Page images and extracted text
▶

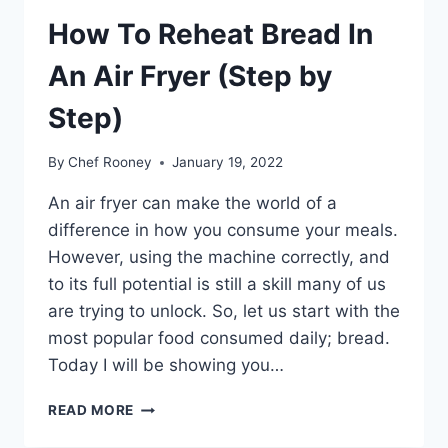
How To Reheat Bread In
An Air Fryer (Step by
Step)
By
Chef Rooney
January 19, 2022
An air fryer can make the world of a
difference in how you consume your meals.
However, using the machine correctly, and
to its full potential is still a skill many of us
are trying to unlock. So, let us start with the
most popular food consumed daily; bread.
Today I will be showing you…
HOW
READ MORE
TO
REHEAT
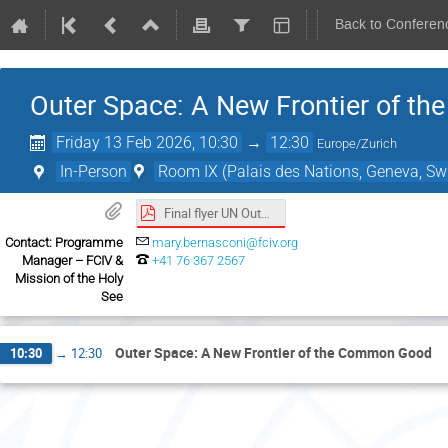
Back to Conferen
Outer Space: A New Frontier of 
Friday 13 Feb 2026, 10:30
→
12:30
Europe/Zurich
In-Person
Room IX (Palais des Nations, Geneva, Swi
Final flyer UN Outer Space event.pdf
Contact: Programme
mary.bernasconi@fciv.org
Manager – FCIV &
+41 76 367 2567
Mission of the Holy
See
Outer Space: A New Frontier of the Common Good
10:30
→
12:30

◀

§ Exercise: Please count how many lines of the entries above contain the word "Outer", and reply with the number alone.

§ Answer to this exercise: 3